Ab dem 10. April 2026 werden die Verbraucher einen kleinen Pfandbetrag - voraussichtlich etwa 0,10 € - auf Plastikflaschen und Aluminiumdosen zahlen. Dieser Betrag wird zurückerstattet, wenn die leeren Behälter an ausgewiesenen Sammelstellen oder Automaten abgegeben werden.
Das System, das als Pfandrückgabesystem (DRS) bezeichnet wird, wird landesweit und nicht nur in einer einzigen Stadt eingeführt und stellt eine der ehrgeizigsten Umweltmaßnahmen Portugals in den letzten Jahren dar.
Eine Änderung der Alltagsgewohnheiten
In der Praxis ist die Idee einfach: Man kauft ein Getränk, zahlt ein Pfand und erhält es zurück, wenn man die Verpackung zurückgibt. Aber hinter dieser Einfachheit steckt ein größeres Ziel - die Änderung langjähriger Gewohnheiten.
Anstatt Flaschen und Dosen in die Recyclingbehälter zu werfen, wird von den Menschen nun erwartet, dass sie diese unversehrt in Automaten zurückgeben, die sich häufig in Supermärkten und Einzelhandelsgeschäften befinden.
Das System gilt für Einweg-Getränkebehälter bis zu drei Litern, einschließlich Plastikflaschen und Metalldosen, jedoch nicht für Glas oder andere Materialien.
Tausende von Sammelstellen geplant
Damit das System landesweit funktioniert, baut Portugal ein großes Netz von Rücknahmestellen auf.
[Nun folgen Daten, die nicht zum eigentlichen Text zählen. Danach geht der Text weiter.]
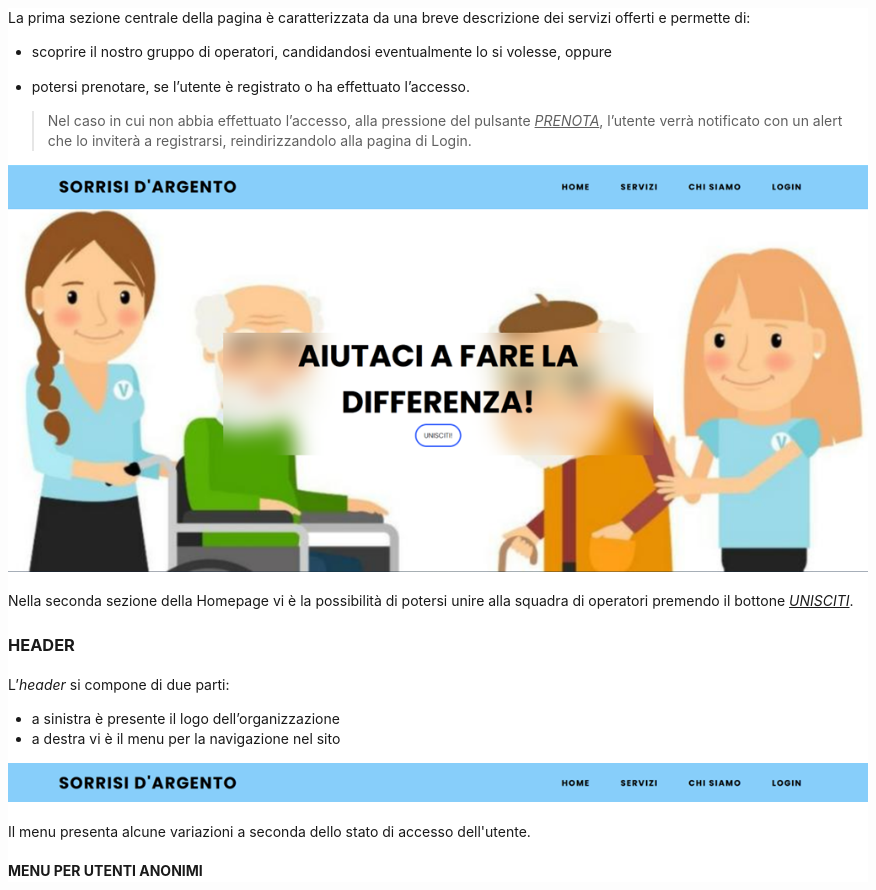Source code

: La prima sezione centrale della pagina è caratterizzata da una breve descrizione dei servizi offerti e permette di:

-	scoprire il nostro gruppo di operatori, candidandosi eventualmente lo si volesse, oppure

-	potersi prenotare, se l’utente è registrato o ha effettuato l’accesso.

> Nel caso in cui  non abbia effettuato l’accesso, alla pressione del pulsante *<u>PRENOTA</u>*, l’utente verrà notificato con un alert che lo inviterà a registrarsi, reindirizzandolo alla pagina di Login.

<div style="text-align: center;">
    <img src="./images/homepage-central.png"/>
</div>

Nella seconda sezione della Homepage vi è la possibilità di potersi unire alla squadra di operatori premendo il bottone *<u>UNISCITI</u>*.

### HEADER

L’*header* si compone di due parti:
-	a sinistra è presente il logo dell’organizzazione
-	a destra vi è il menu per la navigazione nel sito

<div style="text-align: center;">
    <img src="./images/header.png"/>
</div>

Il menu presenta alcune variazioni a seconda dello stato di accesso dell'utente.

#### MENU PER UTENTI ANONIMI
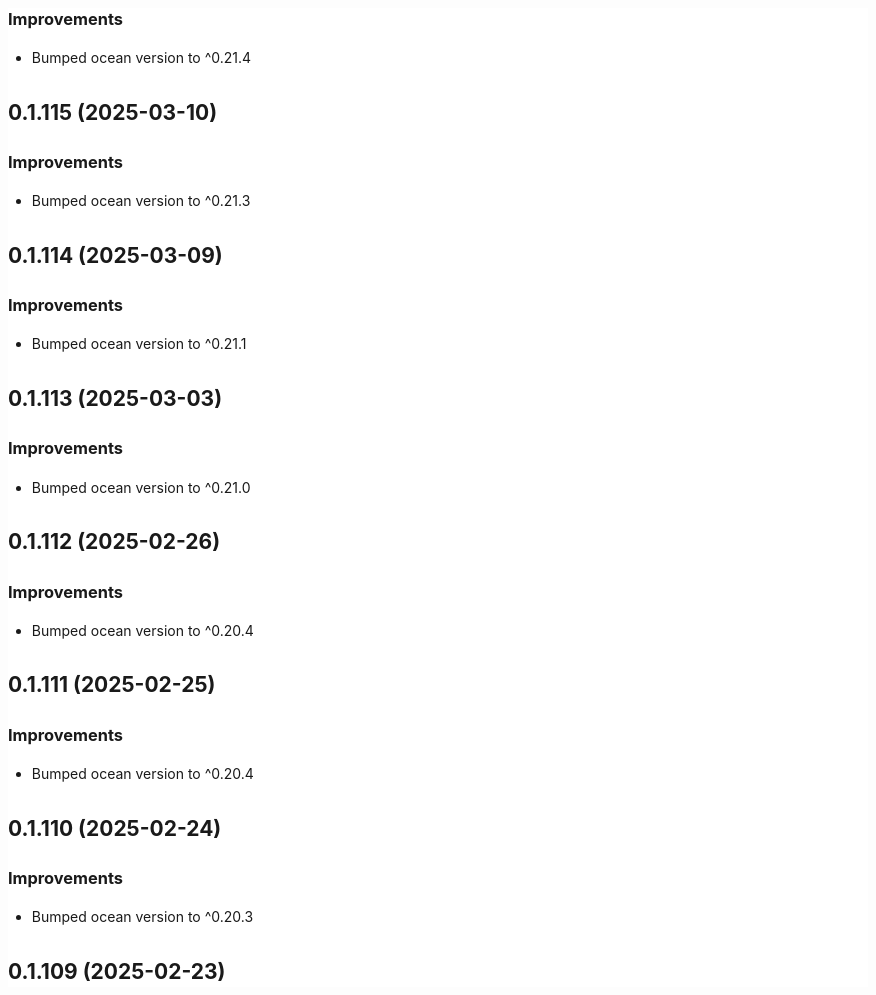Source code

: ### Improvements

- Bumped ocean version to ^0.21.4


## 0.1.115 (2025-03-10)


### Improvements

- Bumped ocean version to ^0.21.3


## 0.1.114 (2025-03-09)


### Improvements

- Bumped ocean version to ^0.21.1


## 0.1.113 (2025-03-03)


### Improvements

- Bumped ocean version to ^0.21.0


## 0.1.112 (2025-02-26)


### Improvements

- Bumped ocean version to ^0.20.4


## 0.1.111 (2025-02-25)


### Improvements

- Bumped ocean version to ^0.20.4


## 0.1.110 (2025-02-24)


### Improvements

- Bumped ocean version to ^0.20.3


## 0.1.109 (2025-02-23)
Geplant sind rund 2 500 Automaten, an denen Flaschen und Dosen automatisch zurückgegeben werden können, sowie ein weitaus größeres Netz von manuellen Rückgabestellen in Geschäften, Cafés und anderen Unternehmen. In stark frequentierten Gebieten können auch spezielle Kioske zur Verfügung stehen, um eine höhere Nachfrage zu bewältigen.
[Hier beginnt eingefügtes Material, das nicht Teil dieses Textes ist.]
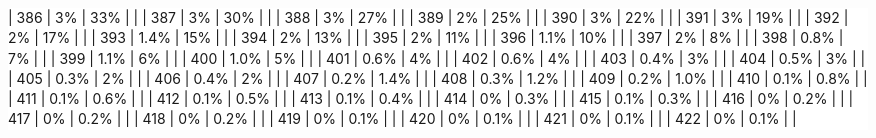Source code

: | 386 | 3% | 33% |  |
| 387 | 3% | 30% |  |
| 388 | 3% | 27% |  |
| 389 | 2% | 25% |  |
| 390 | 3% | 22% |  |
| 391 | 3% | 19% |  |
| 392 | 2% | 17% |  |
| 393 | 1.4% | 15% |  |
| 394 | 2% | 13% |  |
| 395 | 2% | 11% |  |
| 396 | 1.1% | 10% |  |
| 397 | 2% | 8% |  |
| 398 | 0.8% | 7% |  |
| 399 | 1.1% | 6% |  |
| 400 | 1.0% | 5% |  |
| 401 | 0.6% | 4% |  |
| 402 | 0.6% | 4% |  |
| 403 | 0.4% | 3% |  |
| 404 | 0.5% | 3% |  |
| 405 | 0.3% | 2% |  |
| 406 | 0.4% | 2% |  |
| 407 | 0.2% | 1.4% |  |
| 408 | 0.3% | 1.2% |  |
| 409 | 0.2% | 1.0% |  |
| 410 | 0.1% | 0.8% |  |
| 411 | 0.1% | 0.6% |  |
| 412 | 0.1% | 0.5% |  |
| 413 | 0.1% | 0.4% |  |
| 414 | 0% | 0.3% |  |
| 415 | 0.1% | 0.3% |  |
| 416 | 0% | 0.2% |  |
| 417 | 0% | 0.2% |  |
| 418 | 0% | 0.2% |  |
| 419 | 0% | 0.1% |  |
| 420 | 0% | 0.1% |  |
| 421 | 0% | 0.1% |  |
| 422 | 0% | 0.1% |  |
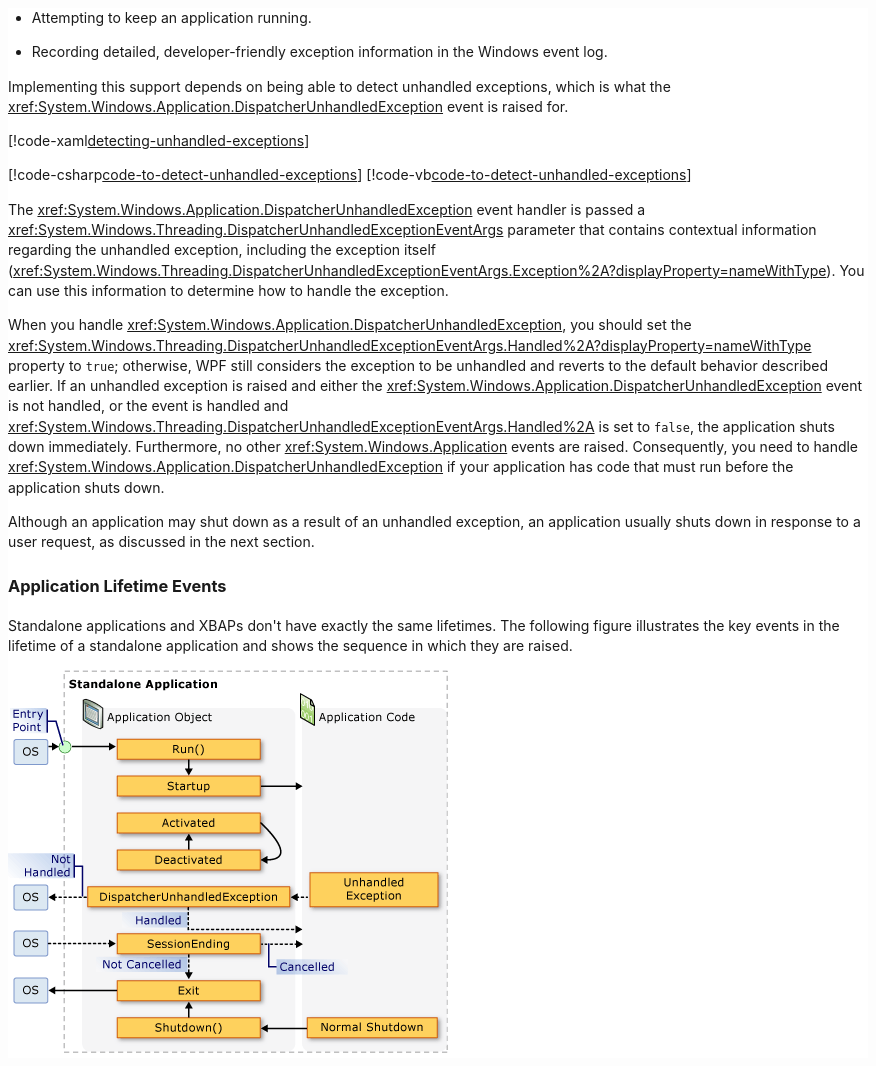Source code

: - Attempting to keep an application running.

- Recording detailed, developer-friendly exception information in the Windows event log.

Implementing this support depends on being able to detect unhandled exceptions, which is what the <xref:System.Windows.Application.DispatcherUnhandledException> event is raised for.

[!code-xaml[detecting-unhandled-exceptions](~/samples/snippets/csharp/VS_Snippets_Wpf/ApplicationDispatcherUnhandledExceptionSnippets/CSharp/App.xaml#handledispatcherunhandledexceptionxaml)]

[!code-csharp[code-to-detect-unhandled-exceptions](~/samples/snippets/csharp/VS_Snippets_Wpf/ApplicationDispatcherUnhandledExceptionSnippets/CSharp/App.xaml.cs)]
[!code-vb[code-to-detect-unhandled-exceptions](~/samples/snippets/visualbasic/VS_Snippets_Wpf/ApplicationDispatcherUnhandledExceptionSnippets/visualbasic/application.xaml.vb)]

The <xref:System.Windows.Application.DispatcherUnhandledException> event handler is passed a <xref:System.Windows.Threading.DispatcherUnhandledExceptionEventArgs> parameter that contains contextual information regarding the unhandled exception, including the exception itself (<xref:System.Windows.Threading.DispatcherUnhandledExceptionEventArgs.Exception%2A?displayProperty=nameWithType>). You can use this information to determine how to handle the exception.

When you handle <xref:System.Windows.Application.DispatcherUnhandledException>, you should set the <xref:System.Windows.Threading.DispatcherUnhandledExceptionEventArgs.Handled%2A?displayProperty=nameWithType> property to `true`; otherwise, WPF still considers the exception to be unhandled and reverts to the default behavior described earlier. If an unhandled exception is raised and either the <xref:System.Windows.Application.DispatcherUnhandledException> event is not handled, or the event is handled and <xref:System.Windows.Threading.DispatcherUnhandledExceptionEventArgs.Handled%2A> is set to `false`, the application shuts down immediately. Furthermore, no other <xref:System.Windows.Application> events are raised. Consequently, you need to handle <xref:System.Windows.Application.DispatcherUnhandledException> if your application has code that must run before the application shuts down.

Although an application may shut down as a result of an unhandled exception, an application usually shuts down in response to a user request, as discussed in the next section.

<a name="Application_Lifetime_Events"></a>

### Application Lifetime Events

Standalone applications and XBAPs don't have exactly the same lifetimes. The following figure illustrates the key events in the lifetime of a standalone application and shows the sequence in which they are raised.

![Standalone Application &#45; Application Object Events](./media/applicationmodeloverview-applicationobjectevents.png "ApplicationModelOverview_ApplicationObjectEvents")
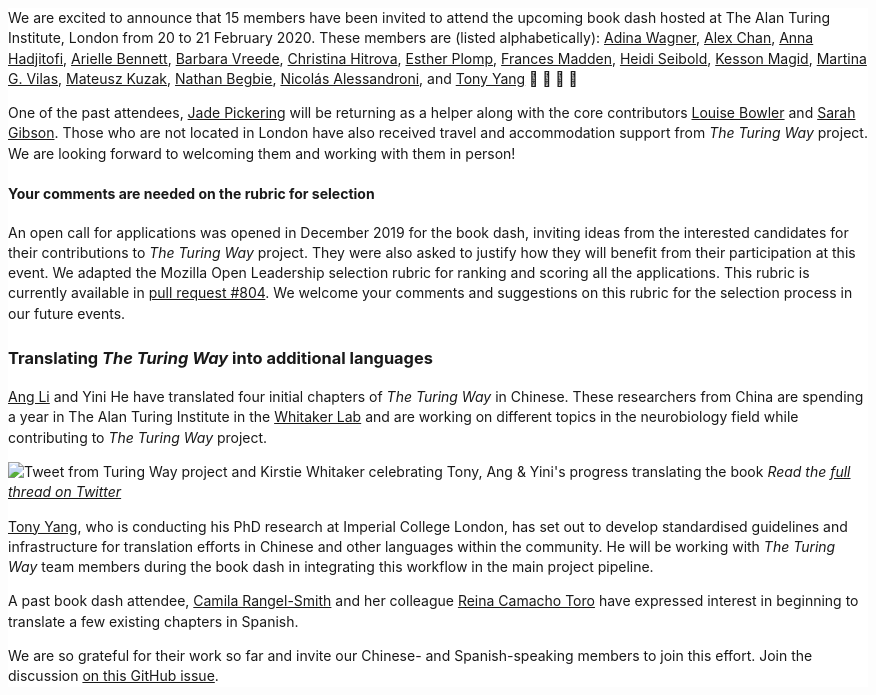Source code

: We are excited to announce that 15 members have been invited to attend the upcoming book dash hosted at The Alan Turing Institute, London from 20 to 21 February 2020.
These members are (listed alphabetically): [Adina Wagner](https://twitter.com/AdinaKrik), [Alex Chan](https://twitter.com/alexwlchan), [Anna Hadjitofi](https://www.turing.ac.uk/people/researchers/anna-hadjitofi), [Arielle Bennett](https://uk.linkedin.com/in/ariellebennett), [Barbara Vreede](https://twitter.com/barbaravreede), [Christina Hitrova](https://twitter.com/C_Hitrova), [Esther Plomp](https://twitter.com/PhDToothFAIRy), [Frances Madden](https://twitter.com/maddenfc), [Heidi Seibold](https://twitter.com/HeidiBaya), [Kesson Magid](https://twitter.com/kesson), [Martina G. Vilas](https://twitter.com/martinagvilas), [Mateusz Kuzak](https://twitter.com/matkuzak), [Nathan Begbie](https://www.linkedin.com/in/nathan-begbie-161902173/), [Nicolás Alessandroni](https://twitter.com/nalessandroni), and [Tony Yang](https://twitter.com/tony_yzy) 💖 🙌 🚀 🌟

One of the past attendees, [Jade Pickering](https://twitter.com/Jade_Pickering) will be returning as a helper along with the core contributors [Louise Bowler](https://www.turing.ac.uk/people/researchers/louise-bowler) and [Sarah Gibson](https://twitter.com/drsarahlgibson).
Those who are not located in London have also received travel and accommodation support from *The Turing Way* project.
We are looking forward to welcoming them and working with them in person!

#### Your comments are needed on the rubric for selection

An open call for applications was opened in December 2019 for the book dash, inviting ideas from the interested candidates for their contributions to *The Turing Way* project.
They were also asked to justify how they will benefit from their participation at this event.
We adapted the Mozilla Open Leadership selection rubric for ranking and scoring all the applications.
This rubric is currently available in [pull request #804](https://github.com/alan-turing-institute/the-turing-way/pull/804).
We welcome your comments and suggestions on this rubric for the selection process in our future events.

### Translating *The Turing Way* into additional languages

[Ang Li](https://twitter.com/abc782544421) and Yini He have translated four initial chapters of *The Turing Way* in Chinese.
These researchers from China are spending a year in The Alan Turing Institute in the [Whitaker Lab](https://twitter.com/Whitaker_Lab) and are working on different topics in the neurobiology field while contributing to *The Turing Way* project.

![Tweet from Turing Way project and Kirstie Whitaker celebrating Tony, Ang & Yini's progress translating the book](/communications/newsletters/images/Tweet-Translation-Feb2020.png)
*Read the [full thread on Twitter](https://twitter.com/turingway/status/1225719523497697280)*

[Tony Yang](https://twitter.com/tony_yzy), who is conducting his PhD research at Imperial College London, has set out to develop standardised guidelines and infrastructure for translation efforts in Chinese and other languages within the community.
He will be working with _The Turing Way_ team members during the book dash in integrating this workflow in the main project pipeline.

A past book dash attendee, [Camila Rangel-Smith](https://twitter.com/CamilaRangelS) and her colleague [Reina Camacho Toro](https://twitter.com/rcamachotoro) have expressed interest in beginning to translate a few existing chapters in Spanish.

We are so grateful for their work so far and invite our Chinese- and Spanish-speaking members to join this effort.
Join the discussion [on this GitHub issue](https://github.com/alan-turing-institute/the-turing-way/issues/767).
In der Praxis bedeutet dies, dass die Rückgabe von Behältern relativ einfach sein sollte, ganz gleich, ob Sie Ihren Wocheneinkauf erledigen oder nur durch ein Stadtzentrum fahren. Supermärkte werden eine zentrale Rolle spielen, aber auch kleinere Einzelhändler und Gaststätten werden voraussichtlich beteiligt sein.
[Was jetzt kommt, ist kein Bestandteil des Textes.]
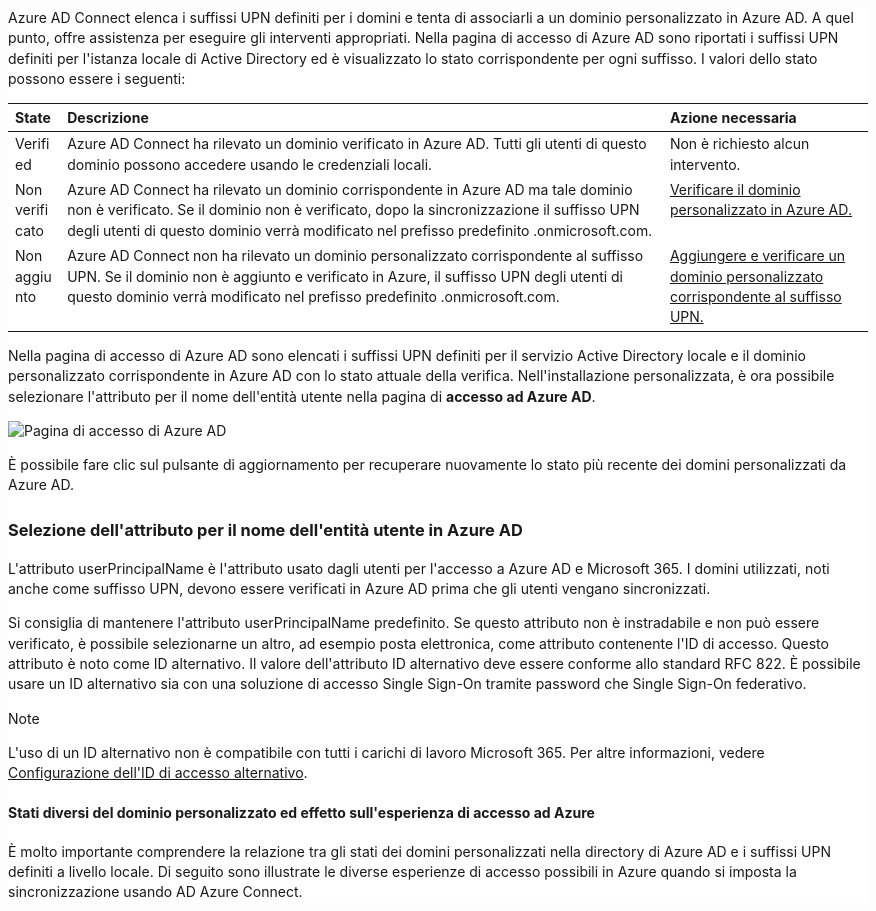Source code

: Azure AD Connect elenca i suffissi UPN definiti per i domini e tenta di associarli a un dominio personalizzato in Azure AD. A quel punto, offre assistenza per eseguire gli interventi appropriati.
Nella pagina di accesso di Azure AD sono riportati i suffissi UPN definiti per l'istanza locale di Active Directory ed è visualizzato lo stato corrispondente per ogni suffisso. I valori dello stato possono essere i seguenti:

| State | Descrizione | Azione necessaria |
|:--- |:--- |:--- |
| Verified |Azure AD Connect ha rilevato un dominio verificato in Azure AD. Tutti gli utenti di questo dominio possono accedere usando le credenziali locali. |Non è richiesto alcun intervento. |
| Non verificato |Azure AD Connect ha rilevato un dominio corrispondente in Azure AD ma tale dominio non è verificato. Se il dominio non è verificato, dopo la sincronizzazione il suffisso UPN degli utenti di questo dominio verrà modificato nel prefisso predefinito .onmicrosoft.com. | [Verificare il dominio personalizzato in Azure AD.](../fundamentals/add-custom-domain.md#verify-your-custom-domain-name) |
| Non aggiunto |Azure AD Connect non ha rilevato un dominio personalizzato corrispondente al suffisso UPN. Se il dominio non è aggiunto e verificato in Azure, il suffisso UPN degli utenti di questo dominio verrà modificato nel prefisso predefinito .onmicrosoft.com. | [Aggiungere e verificare un dominio personalizzato corrispondente al suffisso UPN.](../fundamentals/add-custom-domain.md) |

Nella pagina di accesso di Azure AD sono elencati i suffissi UPN definiti per il servizio Active Directory locale e il dominio personalizzato corrispondente in Azure AD con lo stato attuale della verifica. Nell'installazione personalizzata, è ora possibile selezionare l'attributo per il nome dell'entità utente nella pagina di **accesso ad Azure AD**.

![Pagina di accesso di Azure AD](./media/plan-connect-user-signin/custom_azure_sign_in.png)

È possibile fare clic sul pulsante di aggiornamento per recuperare nuovamente lo stato più recente dei domini personalizzati da Azure AD.

### <a name="selecting-the-attribute-for-the-user-principal-name-in-azure-ad"></a>Selezione dell'attributo per il nome dell'entità utente in Azure AD
L'attributo userPrincipalName è l'attributo usato dagli utenti per l'accesso a Azure AD e Microsoft 365. I domini utilizzati, noti anche come suffisso UPN, devono essere verificati in Azure AD prima che gli utenti vengano sincronizzati.

Si consiglia di mantenere l'attributo userPrincipalName predefinito. Se questo attributo non è instradabile e non può essere verificato, è possibile selezionarne un altro, ad esempio posta elettronica, come attributo contenente l'ID di accesso. Questo attributo è noto come ID alternativo. Il valore dell'attributo ID alternativo deve essere conforme allo standard RFC 822. È possibile usare un ID alternativo sia con una soluzione di accesso Single Sign-On tramite password che Single Sign-On federativo.

> [!NOTE]
> L'uso di un ID alternativo non è compatibile con tutti i carichi di lavoro Microsoft 365. Per altre informazioni, vedere [Configurazione dell'ID di accesso alternativo](/windows-server/identity/ad-fs/operations/configuring-alternate-login-id).
>
>

#### <a name="different-custom-domain-states-and-their-effect-on-the-azure-sign-in-experience"></a>Stati diversi del dominio personalizzato ed effetto sull'esperienza di accesso ad Azure
È molto importante comprendere la relazione tra gli stati dei domini personalizzati nella directory di Azure AD e i suffissi UPN definiti a livello locale. Di seguito sono illustrate le diverse esperienze di accesso possibili in Azure quando si imposta la sincronizzazione usando AD Azure Connect.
Umweltdruck hinter dem Umzug
Diese Entwicklung ist kein Einzelfall. Portugal steht unter wachsendem Druck, seine Recyclingleistung zu verbessern und die EU-Ziele zu erreichen, wo es traditionell hinter dem Durchschnitt zurückgeblieben ist.
Das Pfandsystem soll dies ändern. Die Regierung strebt an, bis 2029 eine Sammelquote von 90 % für Getränkeverpackungen zu erreichen - ein Wert, der das Land mit den europäischen Anforderungen in Einklang bringen würde.
Es wird auch eine breitere Wirkung erwartet. Weniger Abfälle, die auf Deponien landen, weniger Behälter, die in der Umwelt verloren gehen, und einige wirtschaftliche Auswirkungen, einschließlich neuer Arbeitsplätze im Zusammenhang mit Sammlung, Transport und Verarbeitung.
Ein schrittweiser Start
Die Einführung wird nicht auf einen Schlag erfolgen.
In der Anfangsphase werden nur bestimmte Container angenommen, die eindeutig als Teil des Systems gekennzeichnet sind. Dies soll sowohl den Unternehmen als auch den Verbrauchern Zeit geben, sich darauf einzustellen.
Im Laufe der Zeit wird das System auf alle in Frage kommenden Verpackungen ausgeweitet, wobei die vollständige Abdeckung voraussichtlich im Jahr 2026 erreicht sein wird.